La rotation de la Terre constitue la base de notre échelle de temps, mais notre planète tourne à un rythme irrégulier. Et selon une étude, le réchauffement climatique pourrait avoir une influence sur ce phénomène.
Qui a dit que le temps était une valeur universelle, figée ? Des minutes qui paraissent des heures quand on attend son train aux journées qui passent à une vitesse folle lorsqu’on est bien entouré, difficile de croire qu’une seconde vaut toujours une seconde. C’est pour s’en assurer que depuis 1967, le temps universel coordonné (UTC) est basé sur des horloges atomiques ultra stables.
Autrement dit, c’est en zoomant au niveau de l’atome que l’on trouve une régularité de mouvement assez fine pour mettre toutes nos montres précisément à la même heure et faire fonctionner nos infrastructures numériques et nos systèmes de communication, comme la navigation GPS. Sauf que cette régularité n’est pas valable à l’échelle du globe, et que la Terre ne tourne pas sur elle-même exactement en 24 heures.
28 records battus en un an
Bien sûr, ça se joue chaque jour à la milliseconde, en plus ou en moins. Depuis plusieurs décennies, la tendance était à un ralentissement de la vitesse de rotation, c’est-à-dire que la Terre tournait légèrement plus lentement que nos montres. En 1972, les métrologistes, les scientifiques qui calculent le temps, ont donc mis en place une seconde « intercalaire » qui vient se rajouter sur les horloges de nos ordinateurs chaque fois que le décalage devient trop important. Le dernier ajout remonte à 2016, indique Duncan Agnew, auteur d’une étude publiée mercredi dans la revue Nature, à l’AFP.
Sauf que précisément, depuis 2016, la tendance s’est inversée pour basculer vers une accélération de la vitesse de rotation de la Terre. En 2020, le record du jour le plus court jamais observé a été battu à 28 reprises selon le magazinz Geo. Un record encore battu le 29 juin 2022, relaie Futura, avec une journée « astronomique » qui a duré 1,59 milliseconde de moins que la journée « atomique ». C’est peut-être un détail pour vous, mais pour les métrologues, ça veut dire beaucoup.
Les programmes informatiques complètement perdus
Considérant cette tendance, ils ont acté la suppression de la seconde intercalaire en 2035. Pire, ils se questionnent sur l’instauration d’une seconde intercalaire « négative ». Or, les programmes « supposent qu’elles sont toutes positives », explique Duncan Agnew, de l’Institut de géophysique de l’Université de Californie à San Diego.

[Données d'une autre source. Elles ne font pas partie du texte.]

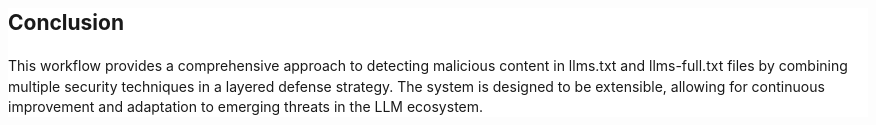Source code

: ## Conclusion

This workflow provides a comprehensive approach to detecting malicious content in llms.txt and llms-full.txt files by combining multiple security techniques in a layered defense strategy. The system is designed to be extensible, allowing for continuous improvement and adaptation to emerging threats in the LLM ecosystem.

La seconde négative risquerait ainsi de désynchroniser ordinateurs et satellites. « Je ne recommanderais pas d’être à bord d’un avion à ce moment-là », grimace auprès de l’AFP Demetrios Matsakis, ex-scientifique en chef de l’Observatoire naval des Etats-Unis, qui n’a pas pris part aux travaux.
Pour mieux comprendre ce changement de régime du moteur terrestre, il faut revenir sur les raisons de l’irrégularité quotidienne de la rotation de la Terre. Plusieurs facteurs se combinent, rappelle Futura : marées, masses d’air, mouvement des satellites et fonte des glaces, ainsi que la mystérieuse « oscillation de Chandler », qui change très légèrement l’axe de rotation de la Terre. Or, cette oscillation a disparu entre 2017 et 2020, note le site spécialisé Time and Date.
Tant qu’il y a de la glace, il y a de l’espoir
Le réchauffement climatique entre aussi largement en jeu, et pourrait paradoxalement donner du temps aux scientifiques. En effet, la fonte des glaces permet de ralentir la vitesse de rotation de la Terre, un effet documenté depuis les années 1950. « Mais la nouveauté de mes travaux est de montrer l’ampleur de l’impact de la fonte des glaces sur la rotation de la Terre. Un changement encore jamais vu », révèle Duncan Agnew, alors que la fonte des glaces s’est accélérée depuis quelques années.
Selon ses calculs, l’accélération de vitesse de rotation de la Terre aurait rendu nécessaire la seconde négative dès 2026, sans les effets du réchauffement climatique. Mais avec la fonte des glaces, cette échéance serait reportée à 2029. Ce délai est plutôt bienvenu pour les métrologistes, en leur laissant « plus de temps pour décider si 2035 est la meilleure date pour supprimer la seconde intercalaire, ou s’il faut l’abandonner avant », a réagi Patrizia Tavella, du Bureau international des poids et mesures. Mais ce répit n’est que provisoire : au rythme où va le réchauffement climatique, il n’y aura bientôt plus de glace à faire fondre pour ralentir la Terre.